What is Wrong with Our Renewable Energy?

A warning based on the recent struggles of solar panel enterprises in China

Anonymous Author

Solar panel enterprises are struggling? We all know that China has become a dominant player in the solar panel industry in recent years, and Chinese people are so proud of their tremendous efforts put into sustainable solar energy. I am one of those people. I even praised Suntech, located in my hometown of Wuxi in Jiangsu Province, in my college applications. However, as is always the case, when companies in China all flood into an industry, supported by government policy and funding, this so-called sustainable industry is becoming unsustainable, and figuring out how to save it has become urgent.

China’s solar panel industry is overcrowded! According to a recent New York Times article, while in this year the demand for solar panels is merely 4 to 5 gigawatts domestically, plus 18 to 19 gigawatts for export, Chinese companies have the ability to supply 50 gigawatts of solar panels. These statistics are astonishing—the supply of solar panels is double the demand! No doubt there is a fierce price war going on, and manufactures worldwide are suffering severely in this competition.

That is only one part of the story. The Chinese government has almost ultimate control over its economy. In the field of solar panels, it is facing frustration. Presently, state-owned banks make loans to solar panel enterprises, while local and provincial governments subsidize the solar sector. I am not disagreeing with the government’s support of this industry. Of course, to development sustainably, renewable energy is on the right track. Nevertheless, this supportive movement can lead to increasing supply, which will further widen the gap between demand and supply.

Now, an important question lies in how to make the industry run more economically. Keith Bradsher, the author of the New York Times piece, mentioned the solution offered by Lin Junfeng (a longtime director general at the National Development and Reform Commission)—just leave the industry to work it out on its own. I am skeptical about this approach. Firstly, if banks cut off loans to small businesses exclusively, this would lead to monopoly. We often link monopoly to a bad phenomenon because they block free access into the market and are hard to break up. This would also result in limitation of consumers’ choices. Secondly, if banks and local governments only support the strongest solar panel companies, they would easily fall into corruption. Most importantly, if they let the rest go bankrupt, what would happen to the workers at these firms?

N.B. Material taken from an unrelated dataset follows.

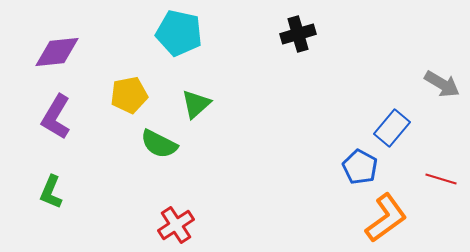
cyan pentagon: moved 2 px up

So, in order to make renewable energy economically sustainable, the whole society can help. First, producers should study supply and demand curves! Sometimes it is better to cut the production and wait for the price to rise. At the same time, the companies can research on how to lower the cost of solar panels. Secondly, the local governments cannot support these producers infinitely. Instead, they should support research in this field. This kind of support can be selective, and require quarterly or annual feedbacks to keep track of how research institutes conduct their research and how they use supportive money. Second, on the other side, why not support industrial users of solar panels? The third group is the state-owned banks. When issuing loans, they should be more cautious and not merely loan to the strongest companies. They should look into how the small companies function and whether they are promising. Last but not least, as individual consumers, we should support solar energy ourselves. We should use solar battery chargers and solar heaters. It is our responsibility to help our earth be clean and sustainable.